== Task ==
Reproduce all the text in the listing below line for line, without changing anything, and leave the pictures out.
*** Records provided ***
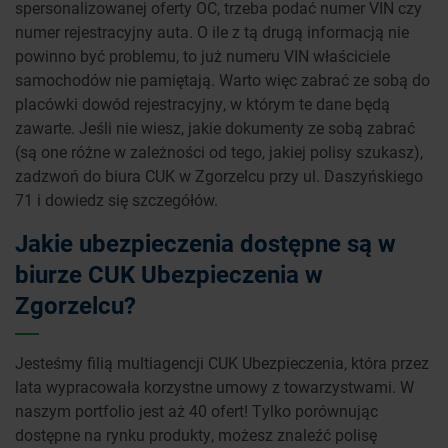
spersonalizowanej oferty OC, trzeba podać numer VIN czy
numer rejestracyjny auta. O ile z tą drugą informacją nie
powinno być problemu, to już numeru VIN właściciele
samochodów nie pamiętają. Warto więc zabrać ze sobą do
placówki dowód rejestracyjny, w którym te dane będą
zawarte. Jeśli nie wiesz, jakie dokumenty ze sobą zabrać
(są one różne w zależności od tego, jakiej polisy szukasz),
zadzwoń do biura CUK w Zgorzelcu przy ul. Daszyńskiego
71 i dowiedz się szczegółów.
Jakie ubezpieczenia dostępne są w
biurze CUK Ubezpieczenia w
Zgorzelcu?
Jesteśmy filią multiagencji CUK Ubezpieczenia, która przez
lata wypracowała korzystne umowy z towarzystwami. W
naszym portfolio jest aż 40 ofert! Tylko porównując
dostępne na rynku produkty, możesz znaleźć polisę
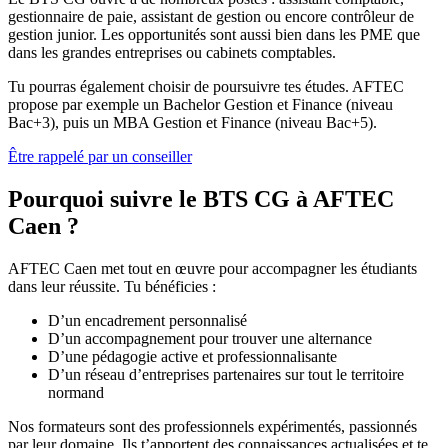
gestionnaire de paie, assistant de gestion ou encore contrôleur de
gestion junior. Les opportunités sont aussi bien dans les PME que
dans les grandes entreprises ou cabinets comptables.
Tu pourras également choisir de poursuivre tes études. AFTEC
propose par exemple un Bachelor Gestion et Finance (niveau
Bac+3), puis un MBA Gestion et Finance (niveau Bac+5).
Être rappelé par un conseiller
Pourquoi suivre le BTS CG à AFTEC
Caen ?
AFTEC Caen met tout en œuvre pour accompagner les étudiants
dans leur réussite. Tu bénéficies :
D’un encadrement personnalisé
D’un accompagnement pour trouver une alternance
D’une pédagogie active et professionnalisante
D’un réseau d’entreprises partenaires sur tout le territoire
normand
Nos formateurs sont des professionnels expérimentés, passionnés
par leur domaine. Ils t’apportent des connaissances actualisées et te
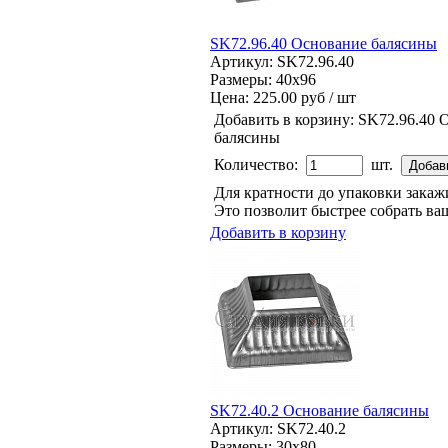
SK72.96.40 Основание балясины
Артикул: SK72.96.40
Размеры: 40x96
Цена:
225.00 руб / шт
Добавить в корзину:
SK72.96.40 
балясины
Количество:
шт.
Для кратности до упаковки зака
Это позволит быстрее собрать ваш
Добавить в корзину
SK72.40.2 Основание балясины
Артикул: SK72.40.2
Размеры: 30x80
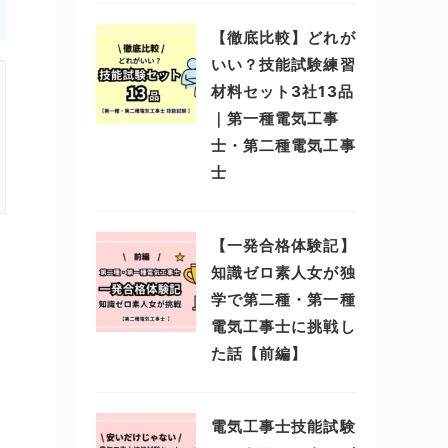
【徹底比較】どれが
いい？技能試験練習
材料セット3社13品
｜第一種電気工事
士・第二種電気工事
士
【一発合格体験記】
知識ゼロ素人女が独
学で第二種・第一種
電気工事士に挑戦し
た話【前編】
電気工事士技能試験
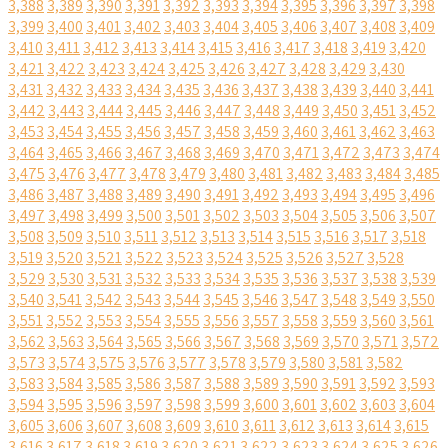
3,388
3,389
3,390
3,391
3,392
3,393
3,394
3,395
3,396
3,397
3,398
3,399
3,400
3,401
3,402
3,403
3,404
3,405
3,406
3,407
3,408
3,409
3,410
3,411
3,412
3,413
3,414
3,415
3,416
3,417
3,418
3,419
3,420
3,421
3,422
3,423
3,424
3,425
3,426
3,427
3,428
3,429
3,430
3,431
3,432
3,433
3,434
3,435
3,436
3,437
3,438
3,439
3,440
3,441
3,442
3,443
3,444
3,445
3,446
3,447
3,448
3,449
3,450
3,451
3,452
3,453
3,454
3,455
3,456
3,457
3,458
3,459
3,460
3,461
3,462
3,463
3,464
3,465
3,466
3,467
3,468
3,469
3,470
3,471
3,472
3,473
3,474
3,475
3,476
3,477
3,478
3,479
3,480
3,481
3,482
3,483
3,484
3,485
3,486
3,487
3,488
3,489
3,490
3,491
3,492
3,493
3,494
3,495
3,496
3,497
3,498
3,499
3,500
3,501
3,502
3,503
3,504
3,505
3,506
3,507
3,508
3,509
3,510
3,511
3,512
3,513
3,514
3,515
3,516
3,517
3,518
3,519
3,520
3,521
3,522
3,523
3,524
3,525
3,526
3,527
3,528
3,529
3,530
3,531
3,532
3,533
3,534
3,535
3,536
3,537
3,538
3,539
3,540
3,541
3,542
3,543
3,544
3,545
3,546
3,547
3,548
3,549
3,550
3,551
3,552
3,553
3,554
3,555
3,556
3,557
3,558
3,559
3,560
3,561
3,562
3,563
3,564
3,565
3,566
3,567
3,568
3,569
3,570
3,571
3,572
3,573
3,574
3,575
3,576
3,577
3,578
3,579
3,580
3,581
3,582
3,583
3,584
3,585
3,586
3,587
3,588
3,589
3,590
3,591
3,592
3,593
3,594
3,595
3,596
3,597
3,598
3,599
3,600
3,601
3,602
3,603
3,604
3,605
3,606
3,607
3,608
3,609
3,610
3,611
3,612
3,613
3,614
3,615
3,616
3,617
3,618
3,619
3,620
3,621
3,622
3,623
3,624
3,625
3,626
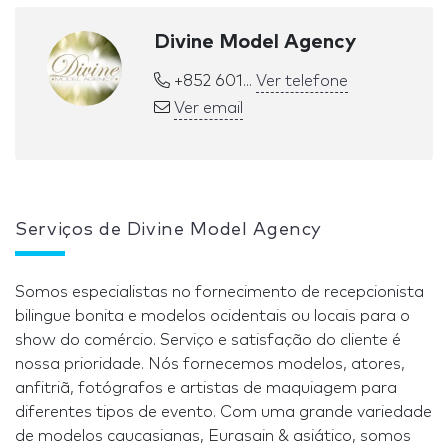
Divine Model Agency
+852 601...
Ver telefone
Ver email
Serviços de Divine Model Agency
Somos especialistas no fornecimento de recepcionista
bilingue bonita e modelos ocidentais ou locais para o
show do comércio. Serviço e satisfação do cliente é
nossa prioridade. Nós fornecemos modelos, atores,
anfitriã, fotógrafos e artistas de maquiagem para
diferentes tipos de evento. Com uma grande variedade
de modelos caucasianas, Eurasain & asiático, somos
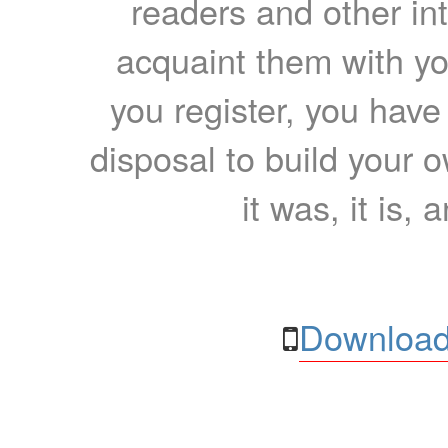
readers and other int
acquaint them with yo
you register, you have
disposal to build your ow
it was, it is, 
Download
*** End of Records provided ***
== Answer section ==
spersonalizowanej oferty OC, trzeba podać numer VIN czy
numer rejestracyjny auta. O ile z tą drugą informacją nie
powinno być problemu, to już numeru VIN właściciele
samochodów nie pamiętają. Warto więc zabrać ze sobą do
placówki dowód rejestracyjny, w którym te dane będą
zawarte. Jeśli nie wiesz, jakie dokumenty ze sobą zabrać
(są one różne w zależności od tego, jakiej polisy szukasz),
zadzwoń do biura CUK w Zgorzelcu przy ul. Daszyńskiego
71 i dowiedz się szczegółów.
Jakie ubezpieczenia dostępne są w
biurze CUK Ubezpieczenia w
Zgorzelcu?
Jesteśmy filią multiagencji CUK Ubezpieczenia, która przez
lata wypracowała korzystne umowy z towarzystwami. W
naszym portfolio jest aż 40 ofert! Tylko porównując
dostępne na rynku produkty, możesz znaleźć polisę
gestionnaire de paie, assistant de gestion ou encore contrôleur de
gestion junior. Les opportunités sont aussi bien dans les PME que
dans les grandes entreprises ou cabinets comptables.
Tu pourras également choisir de poursuivre tes études. AFTEC
propose par exemple un Bachelor Gestion et Finance (niveau
Bac+3), puis un MBA Gestion et Finance (niveau Bac+5).
Être rappelé par un conseiller
Pourquoi suivre le BTS CG à AFTEC
Caen ?
AFTEC Caen met tout en œuvre pour accompagner les étudiants
dans leur réussite. Tu bénéficies :
D’un encadrement personnalisé
D’un accompagnement pour trouver une alternance
D’une pédagogie active et professionnalisante
D’un réseau d’entreprises partenaires sur tout le territoire
normand
Nos formateurs sont des professionnels expérimentés, passionnés
par leur domaine. Ils t’apportent des connaissances actualisées et te
SK72.96.40 Основание балясины
Артикул: SK72.96.40
Размеры: 40x96
Цена:
225.00 руб / шт
Добавить в корзину:
SK72.96.40 
балясины
Количество:
шт.
Для кратности до упаковки зака
Это позволит быстрее собрать ваш
Добавить в корзину
SK72.40.2 Основание балясины
Артикул: SK72.40.2
Размеры: 30x80
【徹底比較】どれが
いい？技能試験練習
材料セット3社13品
｜第一種電気工事
士・第二種電気工事
士
【一発合格体験記】
知識ゼロ素人女が独
学で第二種・第一種
電気工事士に挑戦し
た話【前編】
電気工事士技能試験
3,388
3,389
3,390
3,391
3,392
3,393
3,394
3,395
3,396
3,397
3,398
3,399
3,400
3,401
3,402
3,403
3,404
3,405
3,406
3,407
3,408
3,409
3,410
3,411
3,412
3,413
3,414
3,415
3,416
3,417
3,418
3,419
3,420
3,421
3,422
3,423
3,424
3,425
3,426
3,427
3,428
3,429
3,430
3,431
3,432
3,433
3,434
3,435
3,436
3,437
3,438
3,439
3,440
3,441
3,442
3,443
3,444
3,445
3,446
3,447
3,448
3,449
3,450
3,451
3,452
3,453
3,454
3,455
3,456
3,457
3,458
3,459
3,460
3,461
3,462
3,463
3,464
3,465
3,466
3,467
3,468
3,469
3,470
3,471
3,472
3,473
3,474
3,475
3,476
3,477
3,478
3,479
3,480
3,481
3,482
3,483
3,484
3,485
3,486
3,487
3,488
3,489
3,490
3,491
3,492
3,493
3,494
3,495
3,496
3,497
3,498
3,499
3,500
3,501
3,502
3,503
3,504
3,505
3,506
3,507
3,508
3,509
3,510
3,511
3,512
3,513
3,514
3,515
3,516
3,517
3,518
3,519
3,520
3,521
3,522
3,523
3,524
3,525
3,526
3,527
3,528
3,529
3,530
3,531
3,532
3,533
3,534
3,535
3,536
3,537
3,538
3,539
3,540
3,541
3,542
3,543
3,544
3,545
3,546
3,547
3,548
3,549
3,550
3,551
3,552
3,553
3,554
3,555
3,556
3,557
3,558
3,559
3,560
3,561
3,562
3,563
3,564
3,565
3,566
3,567
3,568
3,569
3,570
3,571
3,572
3,573
3,574
3,575
3,576
3,577
3,578
3,579
3,580
3,581
3,582
3,583
3,584
3,585
3,586
3,587
3,588
3,589
3,590
3,591
3,592
3,593
3,594
3,595
3,596
3,597
3,598
3,599
3,600
3,601
3,602
3,603
3,604
3,605
3,606
3,607
3,608
3,609
3,610
3,611
3,612
3,613
3,614
3,615
3,616
3,617
3,618
3,619
3,620
3,621
3,622
3,623
3,624
3,625
3,626
Divine Model Agency
+852 601...
Ver telefone
Ver email
Serviços de Divine Model Agency
Somos especialistas no fornecimento de recepcionista
bilingue bonita e modelos ocidentais ou locais para o
show do comércio. Serviço e satisfação do cliente é
nossa prioridade. Nós fornecemos modelos, atores,
anfitriã, fotógrafos e artistas de maquiagem para
diferentes tipos de evento. Com uma grande variedade
de modelos caucasianas, Eurasain & asiático, somos
readers and other int
acquaint them with yo
you register, you have
disposal to build your ow
it was, it is, 
Download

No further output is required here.